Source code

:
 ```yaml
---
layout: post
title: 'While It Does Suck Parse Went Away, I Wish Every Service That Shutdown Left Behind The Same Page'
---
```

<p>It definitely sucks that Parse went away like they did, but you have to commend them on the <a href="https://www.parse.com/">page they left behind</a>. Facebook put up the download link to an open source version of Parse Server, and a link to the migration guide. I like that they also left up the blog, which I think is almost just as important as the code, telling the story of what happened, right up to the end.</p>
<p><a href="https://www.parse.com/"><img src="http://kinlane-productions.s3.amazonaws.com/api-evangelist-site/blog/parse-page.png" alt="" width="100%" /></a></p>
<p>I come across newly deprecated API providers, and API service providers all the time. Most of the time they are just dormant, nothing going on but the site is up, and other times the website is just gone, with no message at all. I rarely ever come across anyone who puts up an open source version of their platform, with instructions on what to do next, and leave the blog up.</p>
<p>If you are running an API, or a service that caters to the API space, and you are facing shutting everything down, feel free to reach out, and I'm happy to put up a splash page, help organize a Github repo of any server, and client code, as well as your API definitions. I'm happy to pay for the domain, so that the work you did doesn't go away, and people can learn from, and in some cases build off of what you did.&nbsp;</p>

########################################

* Exercise directions:
The result should consist solely of the lines from the one that contains "<p>I come across" to the last line of the records above, reproduced exactly.

* Your response:
<p>I come across newly deprecated API providers, and API service providers all the time. Most of the time they are just dormant, nothing going on but the site is up, and other times the website is just gone, with no message at all. I rarely ever come across anyone who puts up an open source version of their platform, with instructions on what to do next, and leave the blog up.</p>
<p>If you are running an API, or a service that caters to the API space, and you are facing shutting everything down, feel free to reach out, and I'm happy to put up a splash page, help organize a Github repo of any server, and client code, as well as your API definitions. I'm happy to pay for the domain, so that the work you did doesn't go away, and people can learn from, and in some cases build off of what you did.&nbsp;</p>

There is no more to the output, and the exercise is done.